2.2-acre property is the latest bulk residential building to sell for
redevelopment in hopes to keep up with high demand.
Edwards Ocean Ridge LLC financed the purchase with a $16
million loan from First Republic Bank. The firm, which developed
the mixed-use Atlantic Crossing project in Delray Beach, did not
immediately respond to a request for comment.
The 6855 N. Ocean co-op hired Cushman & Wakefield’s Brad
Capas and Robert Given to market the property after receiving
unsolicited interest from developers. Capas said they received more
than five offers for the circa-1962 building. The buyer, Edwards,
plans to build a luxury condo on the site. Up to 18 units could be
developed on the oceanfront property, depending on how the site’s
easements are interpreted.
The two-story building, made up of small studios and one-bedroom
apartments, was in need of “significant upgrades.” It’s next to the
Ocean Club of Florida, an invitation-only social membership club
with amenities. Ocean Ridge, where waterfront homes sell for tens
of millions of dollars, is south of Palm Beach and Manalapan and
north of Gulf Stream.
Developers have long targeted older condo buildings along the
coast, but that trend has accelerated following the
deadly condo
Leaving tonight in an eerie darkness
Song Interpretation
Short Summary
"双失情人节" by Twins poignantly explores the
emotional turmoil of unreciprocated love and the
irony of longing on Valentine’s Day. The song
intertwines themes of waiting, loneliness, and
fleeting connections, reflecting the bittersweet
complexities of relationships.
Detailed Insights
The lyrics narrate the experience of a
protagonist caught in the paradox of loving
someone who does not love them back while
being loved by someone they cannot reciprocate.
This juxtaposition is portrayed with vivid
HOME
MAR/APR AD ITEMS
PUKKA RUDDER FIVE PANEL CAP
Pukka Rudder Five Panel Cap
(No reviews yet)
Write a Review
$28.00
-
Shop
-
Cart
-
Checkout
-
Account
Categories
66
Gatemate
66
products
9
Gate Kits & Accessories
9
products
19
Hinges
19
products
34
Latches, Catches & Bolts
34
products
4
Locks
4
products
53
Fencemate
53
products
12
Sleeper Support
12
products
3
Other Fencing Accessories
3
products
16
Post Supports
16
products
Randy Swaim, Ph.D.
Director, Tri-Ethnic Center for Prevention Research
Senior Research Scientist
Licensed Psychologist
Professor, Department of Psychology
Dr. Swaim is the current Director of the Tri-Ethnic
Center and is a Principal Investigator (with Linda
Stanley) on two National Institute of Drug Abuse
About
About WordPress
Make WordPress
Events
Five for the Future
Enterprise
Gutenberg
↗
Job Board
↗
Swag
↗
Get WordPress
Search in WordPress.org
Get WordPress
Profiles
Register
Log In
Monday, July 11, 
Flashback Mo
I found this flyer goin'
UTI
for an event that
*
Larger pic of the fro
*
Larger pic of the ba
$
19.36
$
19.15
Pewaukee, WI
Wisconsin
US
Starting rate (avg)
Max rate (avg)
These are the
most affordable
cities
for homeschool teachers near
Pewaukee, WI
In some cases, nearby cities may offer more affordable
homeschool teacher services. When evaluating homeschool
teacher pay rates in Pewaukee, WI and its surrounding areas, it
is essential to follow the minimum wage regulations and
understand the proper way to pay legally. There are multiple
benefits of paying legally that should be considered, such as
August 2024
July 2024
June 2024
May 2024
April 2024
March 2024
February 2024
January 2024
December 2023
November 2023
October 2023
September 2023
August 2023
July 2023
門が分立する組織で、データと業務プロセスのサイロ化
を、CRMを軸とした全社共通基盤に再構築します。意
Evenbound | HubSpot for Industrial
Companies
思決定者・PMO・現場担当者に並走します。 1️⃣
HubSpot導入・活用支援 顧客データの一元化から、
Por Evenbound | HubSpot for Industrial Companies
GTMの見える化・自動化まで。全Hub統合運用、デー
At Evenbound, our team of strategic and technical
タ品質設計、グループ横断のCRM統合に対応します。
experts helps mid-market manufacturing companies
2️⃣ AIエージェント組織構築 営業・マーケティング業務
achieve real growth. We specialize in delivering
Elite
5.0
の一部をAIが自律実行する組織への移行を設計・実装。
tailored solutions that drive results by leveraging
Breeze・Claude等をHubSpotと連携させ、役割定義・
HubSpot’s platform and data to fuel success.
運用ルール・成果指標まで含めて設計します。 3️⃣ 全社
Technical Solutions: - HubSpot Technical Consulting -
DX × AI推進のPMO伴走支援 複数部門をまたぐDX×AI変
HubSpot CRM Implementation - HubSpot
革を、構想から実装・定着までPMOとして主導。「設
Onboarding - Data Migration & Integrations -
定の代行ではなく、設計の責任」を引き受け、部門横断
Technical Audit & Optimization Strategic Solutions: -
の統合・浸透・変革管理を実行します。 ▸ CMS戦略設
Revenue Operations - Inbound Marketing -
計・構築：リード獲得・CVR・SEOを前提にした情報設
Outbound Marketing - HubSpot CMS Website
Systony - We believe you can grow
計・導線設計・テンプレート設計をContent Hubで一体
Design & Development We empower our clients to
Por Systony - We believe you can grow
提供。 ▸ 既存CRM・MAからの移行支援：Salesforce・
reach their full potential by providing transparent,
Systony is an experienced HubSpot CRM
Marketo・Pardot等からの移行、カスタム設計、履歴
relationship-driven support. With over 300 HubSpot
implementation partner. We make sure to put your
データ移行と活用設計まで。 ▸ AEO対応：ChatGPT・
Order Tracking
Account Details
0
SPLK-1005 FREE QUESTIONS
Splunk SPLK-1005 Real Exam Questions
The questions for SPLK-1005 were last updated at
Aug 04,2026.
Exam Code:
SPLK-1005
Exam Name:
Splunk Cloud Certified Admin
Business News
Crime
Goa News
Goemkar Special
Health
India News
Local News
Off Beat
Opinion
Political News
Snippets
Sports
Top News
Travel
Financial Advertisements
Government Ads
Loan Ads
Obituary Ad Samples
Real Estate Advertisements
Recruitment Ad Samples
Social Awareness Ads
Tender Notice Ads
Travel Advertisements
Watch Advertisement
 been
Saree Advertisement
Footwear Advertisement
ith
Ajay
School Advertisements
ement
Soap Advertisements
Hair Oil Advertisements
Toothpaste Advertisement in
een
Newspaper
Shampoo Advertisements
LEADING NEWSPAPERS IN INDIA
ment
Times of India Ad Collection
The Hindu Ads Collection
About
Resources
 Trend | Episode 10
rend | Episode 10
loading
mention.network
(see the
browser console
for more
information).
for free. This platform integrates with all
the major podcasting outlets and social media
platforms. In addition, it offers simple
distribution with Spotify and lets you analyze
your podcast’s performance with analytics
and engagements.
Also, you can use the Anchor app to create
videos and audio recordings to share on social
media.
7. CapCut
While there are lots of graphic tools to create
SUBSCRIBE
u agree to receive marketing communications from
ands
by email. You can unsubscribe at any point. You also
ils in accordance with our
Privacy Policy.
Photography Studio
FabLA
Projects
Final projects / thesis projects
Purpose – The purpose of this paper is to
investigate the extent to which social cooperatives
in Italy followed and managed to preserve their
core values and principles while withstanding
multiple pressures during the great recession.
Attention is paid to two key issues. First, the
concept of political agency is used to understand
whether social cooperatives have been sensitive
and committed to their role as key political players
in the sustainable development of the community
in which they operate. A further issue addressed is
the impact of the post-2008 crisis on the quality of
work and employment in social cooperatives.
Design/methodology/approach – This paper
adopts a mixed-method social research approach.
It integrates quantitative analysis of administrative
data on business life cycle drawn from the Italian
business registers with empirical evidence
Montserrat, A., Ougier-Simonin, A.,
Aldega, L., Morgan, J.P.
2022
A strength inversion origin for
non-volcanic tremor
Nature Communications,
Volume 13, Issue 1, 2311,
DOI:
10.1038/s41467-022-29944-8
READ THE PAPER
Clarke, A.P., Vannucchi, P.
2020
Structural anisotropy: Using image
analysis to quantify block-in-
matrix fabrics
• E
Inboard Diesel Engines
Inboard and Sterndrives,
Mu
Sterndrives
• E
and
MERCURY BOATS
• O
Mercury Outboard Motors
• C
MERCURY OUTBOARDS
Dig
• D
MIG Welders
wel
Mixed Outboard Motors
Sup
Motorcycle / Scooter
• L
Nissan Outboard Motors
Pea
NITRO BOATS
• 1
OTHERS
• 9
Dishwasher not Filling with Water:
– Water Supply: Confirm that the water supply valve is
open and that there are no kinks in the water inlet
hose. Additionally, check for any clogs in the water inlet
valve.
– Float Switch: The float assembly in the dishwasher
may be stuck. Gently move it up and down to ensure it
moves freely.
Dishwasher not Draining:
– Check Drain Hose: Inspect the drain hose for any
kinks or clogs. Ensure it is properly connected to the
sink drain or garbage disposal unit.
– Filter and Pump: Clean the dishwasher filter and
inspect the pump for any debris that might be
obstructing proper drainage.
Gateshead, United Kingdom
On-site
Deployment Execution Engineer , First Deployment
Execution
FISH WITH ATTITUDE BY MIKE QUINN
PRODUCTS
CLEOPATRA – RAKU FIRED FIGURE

※ ※ ※

**JOB:** Write out every line from the entries where "clogs" appears.

**EXPECTED OUTPUT:**
hose. Additionally, check for any clogs in the water inlet
kinks or clogs. Ensure it is properly connected to the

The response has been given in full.